I had the ready rubbed version. It was nice and had a medium nicotine hit but I kept wanting more from it. It starts out with a sweet slightly fruity flavor kind of like raisen bran, but the fruit and most of the sweet fades too soon. I could get a little more out of it if I pushed it, but then it got a little bitey. Not one that I would seek out, I like tobaccos that have flovors that sneek up on you.


----------



## kbiv (Jul 30, 2010)

Finally got to open this up. Since my job change from last December I've been working a different schedule, mainly 12 hour shifts at night. I'm still not up there with most of you as in bowls per day, I will usually smoke one the day before I begin a run of shifts. It keeps me awake at nights, and gets me focused for my job.
That said, I usually gravitate towards the easy stuff that I don't have to mess with, such as PA. I got this can last Saturday, and between work and school haven't had time to mess with it. The thought of trying to work with a plug was rather daunting for someone at 4 am. But I promised myself I would.
Once I popped the can, I was happy to find the "brownie", and also enough loose strands, that I figured I might be able to get a bowl or two without too much work. I had just read the musketballing thread, and in short, it didn't work too well. I had just finished a breakfast/supper, (what do you call your 3 am meal?) of carne guasada tacos, so my tastebuds were well nuked. My fluid of choice was Zieganbach, an amber beer. 
Loaded the pipe up and began to light. and light, and light. I'm willing to blame my inexperience with any loading other then stuffing. The taste I got was pretty much cigar in nature.
Had to do several relights, and finally got tired of it.
The bad- 
requires attention in loading. Some experience or learning, and daylight would help.
The taste never really developed. Nothing wrong with it, reminded me somewhat of the H. Upmans I'm fond of, just no changes. Once again, I live on Tex-Mex, ymmv.
The good-
I still have a cool looking plug!! I'll shred the remaining pieces for easier loading, and throw the plug in a mason jar, for a time that I can fully savor the experience. I don't think it will make it into the 4 am rotation, but someday I'll have some time again.


----------



## freestoke (Feb 13, 2011)

kbiv said:


> I had just read the musketballing thread, and in short, it didn't work too well. ...
> 
> Once again, I live on Tex-Mex, ymmv.
> The good-
> I still have a cool looking plug!! I'll shred the remaining pieces for easier loading, and throw the plug in a mason jar, for a time that I can fully savor the experience. I don't think it will make it into the 4 am rotation, but someday I'll have some time again.

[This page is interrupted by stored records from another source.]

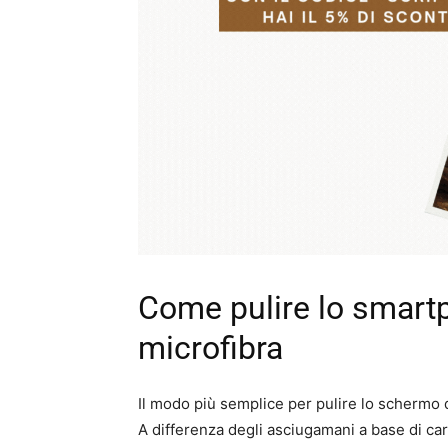
Come pulire lo smartp
microfibra
Il modo più semplice per pulire lo schermo
A differenza degli asciugamani a base di cart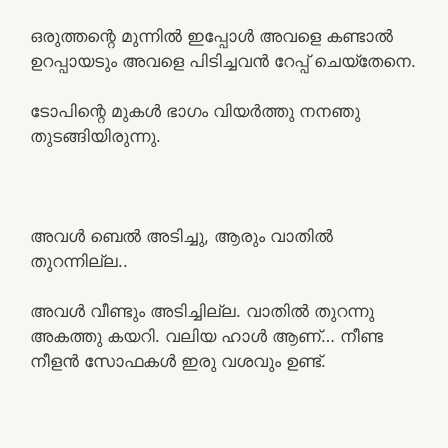
ഒരുത്തന്റെ മുന്നിൽ ഇപ്പോൾ അവളെ കണ്ടാൽ
ഉറപ്പായടും അവളെ പിടിച്ചവൻ റേപ്പ് ചെയ്‌തേനെ.
ടോപിന്റെ മുകൾ ഭാഗം വിയർത്തു നനഞു
തുടങ്ങിയിരുന്നു.
അവൾ ബെൽ അടിച്ചു, ആരും വാതിൽ
തുറന്നില്ല..
അവൾ വീണ്ടും അടിച്ചില്ല. വാതിൽ തുറന്നു
അകത്തു കയറി. വലിയ ഹാൾ ആണ്… നീണ്ട
നീളൻ സോഫകൾ ഇരു വശവും ഉണ്ട്.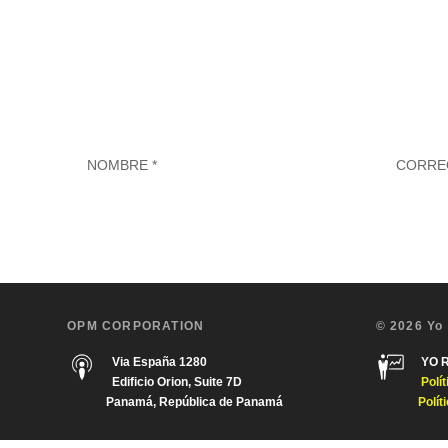
OPM CORPORATION
© 2026 Yo
Via España 1280
YO 
Edificio Orion, Suite 7D
Polí
Panamá, República de Panamá
Polít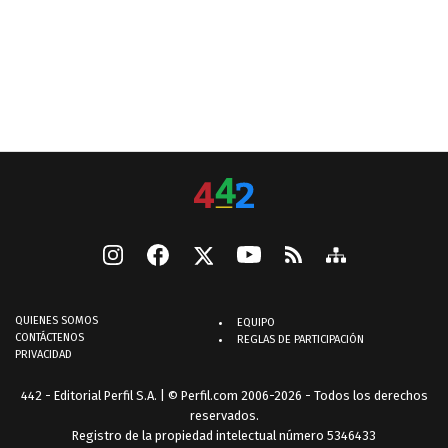
QUIENES SOMOS
EQUIPO
CONTÁCTENOS
REGLAS DE PARTICIPACIÓN
PRIVACIDAD
442 - Editorial Perfil S.A.
| © Perfil.com 2006-2026 - Todos los derechos
reservados.
Registro de la propiedad intelectual número 5346433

I don't think JK[sic]P would musketball well either. A little too nonuniform the way I cut it up to make a decent ball and probably a bit dry too. Works much better with a finer flake. Even a dry flake that would rub out beautifully won't musketball well.

A nice, honest review! :tu Think you need to rub this one out, KB.

And I'm with you on the Tex-Mex!! I really miss being able to pick up a quick Tex-Mex for dinner. Not available around here, AT ALL. They just don't get it. There are "Mexican restaurants" around here, but they SUCK!! BTW, are the Taco Bueno's still good, or even around any more? When I lived in Dallas in the 70s, they had superior burritos and tacos -- and guacamole! Really good. Hopefully, they didn't turn into Taco Bell. I'd donate a kidney for one of those, ala 1978, in Rome. sigh. But I make mean burritos and tacos myself these days, so it isn't complete Tex-Mex deprivation. :smile: The best Mexican restaurant I ever went to was in Dallas, Guadalajara's. Used to go there a lot. (Helps to know a little Spanish, but don't look in the kitchen! :lol


----------



## kbiv (Jul 30, 2010)

Taco Bueno's seem to be making a comeback. There's one up the road in San Marcos, but I haven't tried it. Their pintos and cheese were pretty good 20 something years ago, maybe they haven't changed. As far as the restauraunts, they seem to lose the "Tex" part pretty fast and keep the "Mex". It's always a good skill to learn to cook it yourself. I've lived off the last two batches of carne guasada for better part of two weeks now!!


----------